## TASK INSTRUCTIONS
Retype the part of the transcript on Pakistan's nuclear weapons below that starts at the words "SHUSTER: These were" and ends after the words "cause of concern.".

## QUOTED PASSAGE
SHUSTER: These were not attacks on nuclear sites, but Gregory calls them a virtual blueprint for a potentially successful attack on a nuclear weapons facility.

Not all experts on Pakistan agree with Gregory's bleak assessment. George Perkovich notes that over the past decade, Pakistan has worked hard to secure these weapons and the complex infrastructure that spawns them. Perkovich calls the army the most competent institution in Pakistan, but with this qualification...

Mr. PERKOVICH: Though they may be the most competent institution in the country, they're not competent. And we've seen it from their point of view in the raid on Osama bin Laden, the raid on their own headquarters. So there's real cause of concern.

SHUSTER: The relationship between Pakistan and the United States is soaked in ambiguity and mistrust, and it seems to have reached a new low after the successful U.S. raid that killed Osama bin Laden.

Mr. PERKOVICH: What they're worried about is the U.S. stealing their nuclear weapons. So what they all point to is the raid on Osama bin Laden. That's the demonstration of the threat that they worry about.

SHUSTER: The U.S. has tried to help Pakistan safeguard its growing nuclear arsenal with some success, says Feroz Khan, who worked for many years inside the nuclear directorate known as the Strategic Plans Division.

## DATA
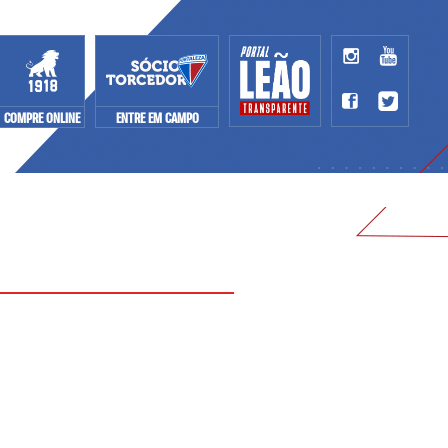
COMPRE ONLINE
ENTRE EM CAMPO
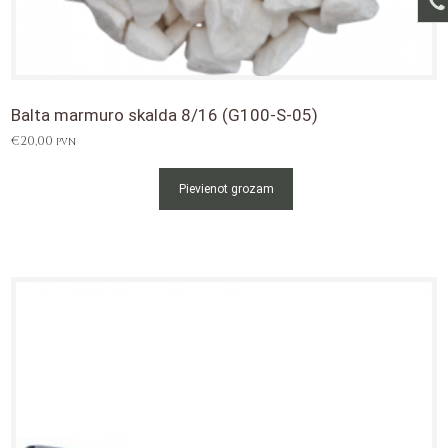
Balta marmuro skalda 8/16 (G100-S-05)
€
20,00
PVN
Pievienot grozam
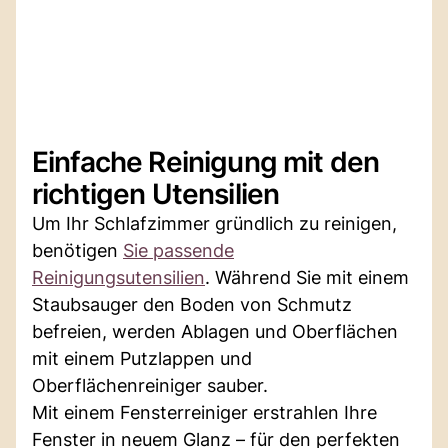
Einfache Reinigung mit den
richtigen Utensilien
Um Ihr Schlafzimmer gründlich zu reinigen,
benötigen
Sie passende
Reinigungsutensilien
. Während Sie mit einem
Staubsauger den Boden von Schmutz
befreien, werden Ablagen und Oberflächen
mit einem Putzlappen und
Oberflächenreiniger sauber.
Mit einem Fensterreiniger erstrahlen Ihre
Fenster in neuem Glanz – für den perfekten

## SOLUTION BELOW
SHUSTER: These were not attacks on nuclear sites, but Gregory calls them a virtual blueprint for a potentially successful attack on a nuclear weapons facility.

Not all experts on Pakistan agree with Gregory's bleak assessment. George Perkovich notes that over the past decade, Pakistan has worked hard to secure these weapons and the complex infrastructure that spawns them. Perkovich calls the army the most competent institution in Pakistan, but with this qualification...

Mr. PERKOVICH: Though they may be the most competent institution in the country, they're not competent. And we've seen it from their point of view in the raid on Osama bin Laden, the raid on their own headquarters. So there's real cause of concern.